The model therefore promotes a more holistic assessment of parenting capacity.

Lessons for Family Lawyers and Mediators

The Safe & Together Model provides several powerful lessons for practitioners:

1. Follow the Behaviour

Focus on observable actions rather than competing narratives.

2. Keep Responsibility with the Perpetrator

Avoid language or approaches that shift responsibility onto the survivor.

3. Recognise Survivor Strengths

Identify and acknowledge the protective efforts made by the non-offending parent.

4. Assess Impact on Children

Examine how perpetrator behaviour affects children’s safety, emotional wellbeing, and development.

5. Understand Family Violence as a Parenting Issue

Family violence is not merely a relationship problem. It is fundamentally relevant to parenting and children’s welfare.

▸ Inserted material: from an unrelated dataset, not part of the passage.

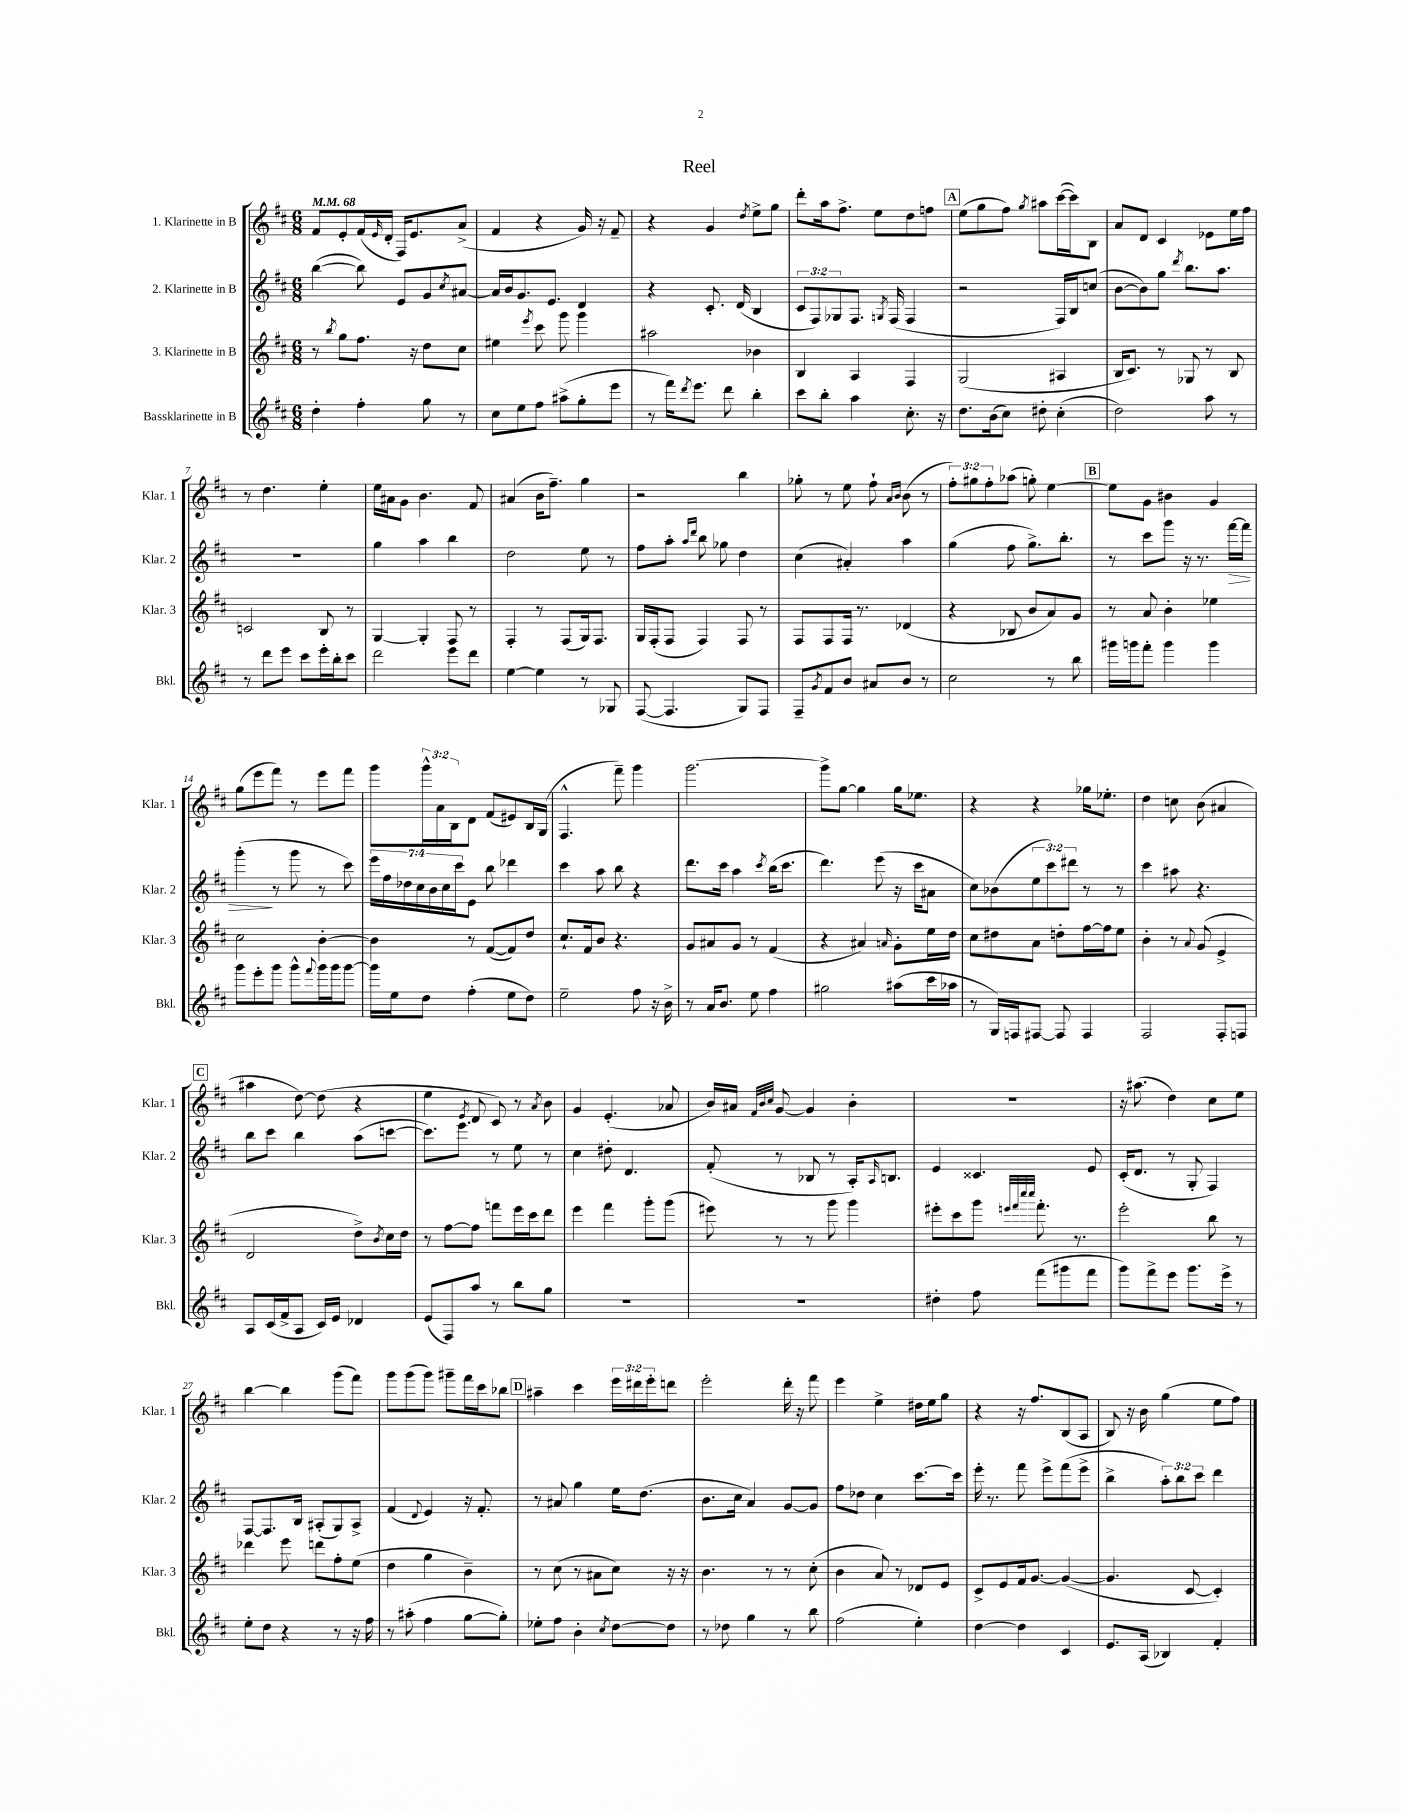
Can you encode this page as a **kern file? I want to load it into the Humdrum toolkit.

6. Remain Alert to Post-Separation Abuse

Separation may change the form of coercive control, but not necessarily end it.

A Framework Consistent with Trauma-Informed Family Law Practice

At Creative Family Law Solutions, one of the most valuable aspects of the Safe & Together Model is that it combines compassion with accountability.

It recognises the resilience and strengths of victim-survivors.

It centres children’s experiences and safety.

Most importantly, it keeps responsibility for family violence where it belongs—with the person choosing to use violence, coercion, intimidation, or control.

For family lawyers and mediators, this framework provides a powerful lens through which to understand family dynamics, support survivors, protect children, and encourage meaningful accountability.

By asking not merely what happened, but who caused the harm, how did it affect the children, and how did the survivor work to keep them safe, practitioners can better assist families to move toward safety, stability, and healing.